The most recent auction of carbon dioxide (CO2) emissions allowances in the major U.S. northeast regional trading hub reached near record-high prices, as the number of allowances available was reduced. The latest Regional Greenhouse Gas Initiative (RGGI) quarterly auction, held September 6, 2023, resulted in a clearing price of $13.85 per ton for CO2 emissions allowances, surpassing the previous quarter’s clearing price by 9% and nearing the record price, $13.90 per ton, set in March 2022. Allowance prices have been increasing since RGGI’s March 2023 auction as fewer allowances have been made available over time.
Launched in 2009, RGGI is a cooperative effort among 12 eastern states to reduce CO2 emissions from power plants. States involved in RGGI include Connecticut, Delaware, Maine, Maryland, Massachusetts, New Hampshire, New Jersey, New York, Pennsylvania, Rhode Island, Vermont, and Virginia, though Pennsylvania’s RGGI regulation is under a court injunction, so the state will not release any allowances until further notice.
Participating states establish a regional cap on CO2 emissions from regulated power plants. The states require that power plants purchase one CO2 allowance for each short ton of carbon they emit. RGGI offers new carbon allowances through quarterly regional CO2 allowance auctions, where a set number of allowances are sold. These auctions are sealed-bid, uniform price auctions open to all qualified participants that result in a single quarterly clearing price. RGGI reduces the number of allowances available in auctions over time in order to reduce regional emissions and adjusts the total to take into account unused allowances from earlier auctions. These changes to the cap on the number of allowances have been put upward pressure on allowance prices.

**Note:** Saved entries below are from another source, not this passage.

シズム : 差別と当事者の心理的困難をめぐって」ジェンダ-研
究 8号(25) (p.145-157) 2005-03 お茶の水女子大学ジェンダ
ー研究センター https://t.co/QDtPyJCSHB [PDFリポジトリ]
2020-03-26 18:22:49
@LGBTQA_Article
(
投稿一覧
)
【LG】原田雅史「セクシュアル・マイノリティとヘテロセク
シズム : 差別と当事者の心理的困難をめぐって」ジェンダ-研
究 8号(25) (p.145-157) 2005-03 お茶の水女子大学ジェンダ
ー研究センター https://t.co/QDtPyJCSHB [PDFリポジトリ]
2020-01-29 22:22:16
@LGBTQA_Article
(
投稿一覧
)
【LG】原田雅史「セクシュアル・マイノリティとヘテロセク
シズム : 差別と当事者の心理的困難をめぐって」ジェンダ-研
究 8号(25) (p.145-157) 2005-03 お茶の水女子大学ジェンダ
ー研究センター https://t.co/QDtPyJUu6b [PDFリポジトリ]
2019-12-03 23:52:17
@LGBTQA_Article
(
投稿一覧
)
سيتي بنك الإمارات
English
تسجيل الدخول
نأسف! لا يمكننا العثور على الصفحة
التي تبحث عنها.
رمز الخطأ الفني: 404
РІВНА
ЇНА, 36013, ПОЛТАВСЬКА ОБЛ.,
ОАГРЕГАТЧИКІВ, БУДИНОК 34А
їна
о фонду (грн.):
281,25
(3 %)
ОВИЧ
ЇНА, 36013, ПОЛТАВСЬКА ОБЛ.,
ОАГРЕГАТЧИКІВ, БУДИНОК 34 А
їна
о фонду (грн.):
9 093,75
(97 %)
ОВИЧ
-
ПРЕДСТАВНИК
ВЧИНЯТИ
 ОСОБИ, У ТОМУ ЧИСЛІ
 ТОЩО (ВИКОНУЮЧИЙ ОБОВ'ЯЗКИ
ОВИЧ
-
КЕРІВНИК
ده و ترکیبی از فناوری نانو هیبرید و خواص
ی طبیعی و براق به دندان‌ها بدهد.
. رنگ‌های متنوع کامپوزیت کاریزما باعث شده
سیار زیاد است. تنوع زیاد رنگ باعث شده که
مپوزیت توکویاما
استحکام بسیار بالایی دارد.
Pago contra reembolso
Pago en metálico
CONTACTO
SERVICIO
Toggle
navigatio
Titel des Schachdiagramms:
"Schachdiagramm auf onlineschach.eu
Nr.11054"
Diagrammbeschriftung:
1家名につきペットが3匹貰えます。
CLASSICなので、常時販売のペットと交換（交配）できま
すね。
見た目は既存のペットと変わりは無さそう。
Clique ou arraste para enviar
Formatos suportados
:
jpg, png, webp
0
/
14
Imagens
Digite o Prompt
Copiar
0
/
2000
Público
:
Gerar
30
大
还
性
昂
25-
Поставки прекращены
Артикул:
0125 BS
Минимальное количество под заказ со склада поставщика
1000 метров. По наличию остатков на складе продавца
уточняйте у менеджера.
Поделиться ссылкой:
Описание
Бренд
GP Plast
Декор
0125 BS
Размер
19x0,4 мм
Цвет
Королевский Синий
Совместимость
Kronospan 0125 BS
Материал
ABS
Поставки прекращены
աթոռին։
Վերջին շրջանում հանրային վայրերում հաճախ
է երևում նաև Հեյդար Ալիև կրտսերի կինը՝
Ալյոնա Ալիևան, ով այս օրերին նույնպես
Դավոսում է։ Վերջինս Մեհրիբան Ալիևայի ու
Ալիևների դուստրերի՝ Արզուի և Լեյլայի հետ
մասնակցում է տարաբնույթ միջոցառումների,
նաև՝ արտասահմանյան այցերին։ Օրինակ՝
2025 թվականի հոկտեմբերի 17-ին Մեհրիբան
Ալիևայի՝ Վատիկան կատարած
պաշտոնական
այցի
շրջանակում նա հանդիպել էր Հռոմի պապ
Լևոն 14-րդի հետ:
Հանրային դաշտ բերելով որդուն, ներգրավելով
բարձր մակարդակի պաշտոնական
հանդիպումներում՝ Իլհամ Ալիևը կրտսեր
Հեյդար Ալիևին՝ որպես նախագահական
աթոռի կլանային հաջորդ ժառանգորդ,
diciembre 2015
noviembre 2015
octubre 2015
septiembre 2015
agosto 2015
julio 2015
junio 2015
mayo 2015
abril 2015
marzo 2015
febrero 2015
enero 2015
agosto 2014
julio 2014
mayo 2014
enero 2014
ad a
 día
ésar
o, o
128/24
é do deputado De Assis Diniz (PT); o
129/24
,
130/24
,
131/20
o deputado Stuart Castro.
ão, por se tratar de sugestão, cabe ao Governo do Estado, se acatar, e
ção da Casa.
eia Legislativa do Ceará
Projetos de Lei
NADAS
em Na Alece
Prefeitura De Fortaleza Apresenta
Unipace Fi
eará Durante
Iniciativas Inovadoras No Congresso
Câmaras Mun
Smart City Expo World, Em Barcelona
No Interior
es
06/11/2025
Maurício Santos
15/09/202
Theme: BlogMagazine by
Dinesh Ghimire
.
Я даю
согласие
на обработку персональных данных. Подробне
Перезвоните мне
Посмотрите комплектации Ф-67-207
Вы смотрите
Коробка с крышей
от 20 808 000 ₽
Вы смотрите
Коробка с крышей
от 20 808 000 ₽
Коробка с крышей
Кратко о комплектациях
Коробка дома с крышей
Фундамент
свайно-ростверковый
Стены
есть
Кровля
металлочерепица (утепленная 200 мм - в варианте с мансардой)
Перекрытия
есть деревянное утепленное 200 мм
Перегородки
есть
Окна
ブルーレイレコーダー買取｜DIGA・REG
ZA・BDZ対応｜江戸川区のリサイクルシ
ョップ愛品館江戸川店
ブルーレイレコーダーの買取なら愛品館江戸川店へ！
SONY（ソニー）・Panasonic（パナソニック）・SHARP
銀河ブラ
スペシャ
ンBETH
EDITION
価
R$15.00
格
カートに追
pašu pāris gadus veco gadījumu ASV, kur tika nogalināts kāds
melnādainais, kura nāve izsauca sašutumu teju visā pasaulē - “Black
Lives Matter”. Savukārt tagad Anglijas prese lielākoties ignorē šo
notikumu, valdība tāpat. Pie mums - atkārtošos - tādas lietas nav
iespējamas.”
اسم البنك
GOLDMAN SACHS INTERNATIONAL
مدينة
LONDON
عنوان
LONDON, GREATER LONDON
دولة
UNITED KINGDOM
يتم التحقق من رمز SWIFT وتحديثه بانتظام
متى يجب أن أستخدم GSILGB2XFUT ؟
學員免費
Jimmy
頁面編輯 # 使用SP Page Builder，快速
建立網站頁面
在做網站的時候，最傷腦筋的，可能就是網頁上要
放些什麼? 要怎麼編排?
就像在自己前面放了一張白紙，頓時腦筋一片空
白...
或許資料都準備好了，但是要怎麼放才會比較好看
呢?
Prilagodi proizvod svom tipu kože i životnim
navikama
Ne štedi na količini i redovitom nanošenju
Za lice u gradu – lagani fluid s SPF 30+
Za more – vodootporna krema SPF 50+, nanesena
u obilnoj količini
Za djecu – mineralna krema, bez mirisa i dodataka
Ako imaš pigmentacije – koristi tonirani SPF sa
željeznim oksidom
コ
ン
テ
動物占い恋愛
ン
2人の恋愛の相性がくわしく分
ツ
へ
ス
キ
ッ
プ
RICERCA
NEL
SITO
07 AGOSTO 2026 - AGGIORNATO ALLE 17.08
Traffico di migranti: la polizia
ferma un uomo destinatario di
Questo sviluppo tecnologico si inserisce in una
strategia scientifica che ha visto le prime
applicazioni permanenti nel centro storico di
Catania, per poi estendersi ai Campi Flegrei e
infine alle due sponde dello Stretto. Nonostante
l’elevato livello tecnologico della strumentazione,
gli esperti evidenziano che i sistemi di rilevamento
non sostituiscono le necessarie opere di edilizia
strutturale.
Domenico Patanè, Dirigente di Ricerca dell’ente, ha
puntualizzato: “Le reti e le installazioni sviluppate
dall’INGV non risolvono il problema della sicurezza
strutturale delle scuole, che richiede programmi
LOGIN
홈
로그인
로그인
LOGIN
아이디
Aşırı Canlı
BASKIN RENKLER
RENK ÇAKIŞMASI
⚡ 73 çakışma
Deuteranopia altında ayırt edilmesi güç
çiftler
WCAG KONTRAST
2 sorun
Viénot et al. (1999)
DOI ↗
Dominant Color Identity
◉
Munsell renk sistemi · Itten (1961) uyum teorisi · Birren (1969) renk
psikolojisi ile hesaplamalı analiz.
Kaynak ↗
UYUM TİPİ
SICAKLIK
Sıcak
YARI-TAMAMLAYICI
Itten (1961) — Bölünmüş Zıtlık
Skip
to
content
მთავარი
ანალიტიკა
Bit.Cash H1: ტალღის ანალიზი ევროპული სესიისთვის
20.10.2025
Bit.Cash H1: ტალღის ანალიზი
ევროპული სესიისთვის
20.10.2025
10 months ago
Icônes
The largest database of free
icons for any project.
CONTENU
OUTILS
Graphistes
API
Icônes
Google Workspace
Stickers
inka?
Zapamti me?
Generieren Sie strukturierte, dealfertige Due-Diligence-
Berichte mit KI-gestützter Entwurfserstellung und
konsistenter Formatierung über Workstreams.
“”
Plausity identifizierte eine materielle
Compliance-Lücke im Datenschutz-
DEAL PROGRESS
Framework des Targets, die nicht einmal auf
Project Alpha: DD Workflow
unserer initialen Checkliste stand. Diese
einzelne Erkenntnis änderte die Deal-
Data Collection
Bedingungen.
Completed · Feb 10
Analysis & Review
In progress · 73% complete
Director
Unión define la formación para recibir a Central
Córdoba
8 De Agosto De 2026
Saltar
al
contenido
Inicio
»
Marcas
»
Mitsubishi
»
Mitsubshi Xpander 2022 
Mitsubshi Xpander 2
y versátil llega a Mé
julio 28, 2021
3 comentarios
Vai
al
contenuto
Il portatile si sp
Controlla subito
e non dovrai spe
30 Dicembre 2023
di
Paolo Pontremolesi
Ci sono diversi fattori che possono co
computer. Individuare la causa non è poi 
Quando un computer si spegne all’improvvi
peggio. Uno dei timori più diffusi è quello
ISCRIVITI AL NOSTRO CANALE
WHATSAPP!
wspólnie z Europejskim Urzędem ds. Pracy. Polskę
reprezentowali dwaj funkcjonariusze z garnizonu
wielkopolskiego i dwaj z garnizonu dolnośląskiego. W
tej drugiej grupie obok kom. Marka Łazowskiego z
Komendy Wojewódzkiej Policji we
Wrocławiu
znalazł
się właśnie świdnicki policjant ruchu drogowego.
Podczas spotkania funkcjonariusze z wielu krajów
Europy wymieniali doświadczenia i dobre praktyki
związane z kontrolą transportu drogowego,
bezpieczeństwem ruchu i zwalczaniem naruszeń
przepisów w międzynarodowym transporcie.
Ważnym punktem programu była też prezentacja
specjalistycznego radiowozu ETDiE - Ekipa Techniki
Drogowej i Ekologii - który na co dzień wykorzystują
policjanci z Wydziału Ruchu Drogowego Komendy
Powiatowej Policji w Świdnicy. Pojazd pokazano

For 2023, RGGI’s adjusted regional cap on emissions to be sold in four auctions for the 12 member states totals allowances for 168.9 million short tons of CO2. After removing Pennsylvania, the adjusted cap for the remaining 11 participating states totals allowances for 93.4 million short tons of CO2.
The RGGI states decided to adjust the cap for unused allowances starting in 2012 after experiencing successive years of large surpluses, due to the assumptions at the program’s outset that natural gas prices would remain high and growth in electricity demand would continue.
In the September 2023 auction, RGGI sold allowances for 21.9 million short tons of CO2 emissions. RGGI states invest most of the auction proceeds in consumer benefit programs to improve energy efficiency, accelerate the deployment of renewable energy technologies, and support consumer electricity assistance programs. Auction proceeds totaled $303.9 million in the September auction and have totaled $6.7 billion since inception of the auctions in 2009.
In addition to purchasing allowances at auction, entities can also trade allowances on secondary markets, either directly via over-the-counter trades with third parties or through futures contracts traded on exchanges. Secondary markets give firms the ability to obtain CO2 allowances at any time during the three months between the RGGI auctions, allowing firms to protect themselves against the potential volatility of future auction clearing prices, and provide a basis to make investment decisions in markets affected by the cost of RGGI compliance.